# p226 vs p229 for duty carry



## slantroutes (Oct 22, 2011)

The department I'm joining requires all officers to purchase their duty weapons, and after taking a look at the approved list I think I'm going with SIG in double action only. Does anyone have any advice about choosing between the p226 and p229?
I've shot both guns before, and both are comfortable in my hand. Besides length, then, are there any real differences? Remember, I'm looking for on-duty carry as a uniformed officer. Right now I'm leaning towards the p226 but for purely cosmetic reasons (the p229 just looks a little stumpy), so I'd love to hear some more tangible pros and cons of both models.

PS sorry if this has been discussed before... I searched and didn't see anything, but correct me if I'm wrong.


----------



## hud35500 (May 8, 2010)

I'd opt for the 226 for on duty. The 229 makes a nice off duty piece tho. I agree that the 229 looks a little stumpy, but it feels good in the hand(like all Sigs), and has a nice balance to it. Are we talking 9mm or .40 ? Be sure to check out the E2 models, they are really nice. I put an E2 kit on a German 226 and love the the feel.


----------



## slantroutes (Oct 22, 2011)

We're talking .40. Thanks for the advice!


----------



## mossy2775 (Jul 31, 2011)

i carry a 226 dao everyday. i also have carried the 229. i chose the 226 because i found it was faster for me to pick up the sights from shot to shot, and was a bit smoother. Also, being that you will be in uniform your not worried about people seeing the weapon, so having the longer slide is not an issue.


----------



## Lateck (Jul 23, 2010)

I own both and if I were to have to carry every day it would be the P229...
A little smaller, less weight.
But, both are great guns..

Lateck,


----------



## kilo11 (Nov 7, 2011)

P226.If both guns work for you, go with the 226. You get to bring more bullets to the job sight. My issue gun is a Glock 19. I would much rather carry the 17.


----------



## VAMarine (Dec 25, 2008)

kilo11 said:


> P226.If both guns work for you, go with the 226. You get to bring more bullets to the job sight. My issue gun is a Glock 19. I would much rather carry the 17.

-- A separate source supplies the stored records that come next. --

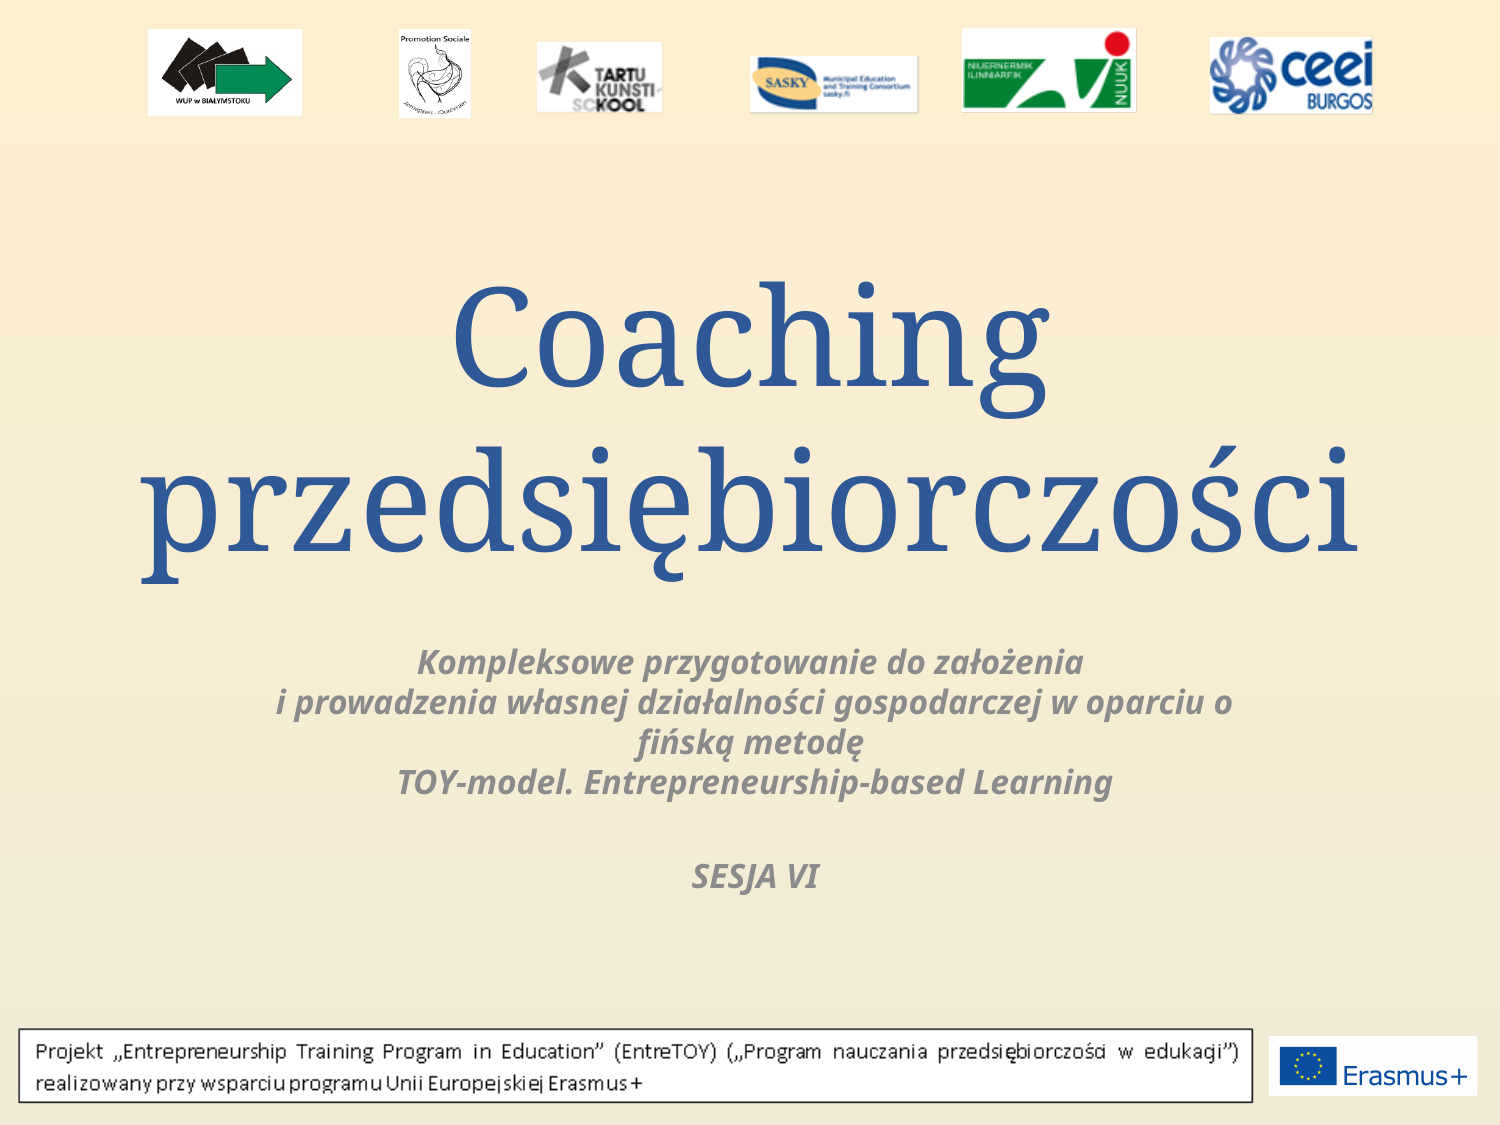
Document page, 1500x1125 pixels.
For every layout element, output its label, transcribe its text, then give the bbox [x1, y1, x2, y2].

subtitle Kompleksowe przygotowanie do założenia i prowadzenia własnej działalności gospodarczej w oparciu o fińską metodę TOY-model. Entrepreneurship-based Learning SESJA VI [230, 633, 1281, 906]
title Coaching przedsiębiorczości [112, 99, 1388, 587]
picture [17, 1027, 1255, 1105]
picture [1210, 37, 1374, 99]
picture [399, 29, 471, 99]
picture [962, 28, 1140, 99]
picture [537, 42, 668, 99]
picture [750, 56, 921, 99]
picture [148, 29, 302, 116]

Exactly, never short yourself on ammo when concealment is not required.


----------



## rgrundy (Jul 16, 2011)

The 226 is more shootable than the 229 (I've shot both in steel shoots just because I could) but the 226 magazines fit the 229 and you could carry them if you wish to spray and pray during a gunfight with the 229.


----------



## kilo11 (Nov 7, 2011)

Happy Belated Birthday VAMarine. Semper Fi.


----------



## jakeleinen1 (Jul 20, 2011)

226!!!!!!!!!

Man i envy you getting a sig, they all are fine pieces


----------



## VAMarine (Dec 25, 2008)

kilo11 said:


> Happy Belated Birthday VAMarine. Semper Fi.


Yut!


----------



## DJ Niner (Oct 3, 2006)

rgrundy said:


> The 226 is more shootable than the 229 (I've shot both in steel shoots just because I could) but the 226 magazines fit the 229 and you could carry them if you wish to spray and pray during a gunfight with the 229.


I don't think I've ever heard of a post-gunfight debrief (non-military fight) where anyone said they thought they'd brought too much ammo to the fight. You do hear the opposite comment fairly regularly, though.

Aren't the current production magazine capacities of the .40 caliber 229 and 226 the same (12 rounds)? Not much "extra" in a 226 mag to spray, if my quick search results are correct. :mrgreen:


----------



## hrk (Oct 25, 2011)

Good reading on the selection of the DAK sigs 226/229 by agencies

Department Of Homeland Security Chooses SIG's DAK


----------



## rgrundy (Jul 16, 2011)

DJ Niner said:


> I don't think I've ever heard of a post-gunfight debrief (non-military fight) where anyone said they thought they'd brought too much ammo to the fight. You do hear the opposite comment fairly regularly, though.
> 
> Aren't the current production magazine capacities of the .40 caliber 229 and 226 the same (12 rounds)? Not much "extra" in a 226 mag to spray, if my quick search results are correct. :mrgreen:


Can you say "Mec gar". They hold 15.


----------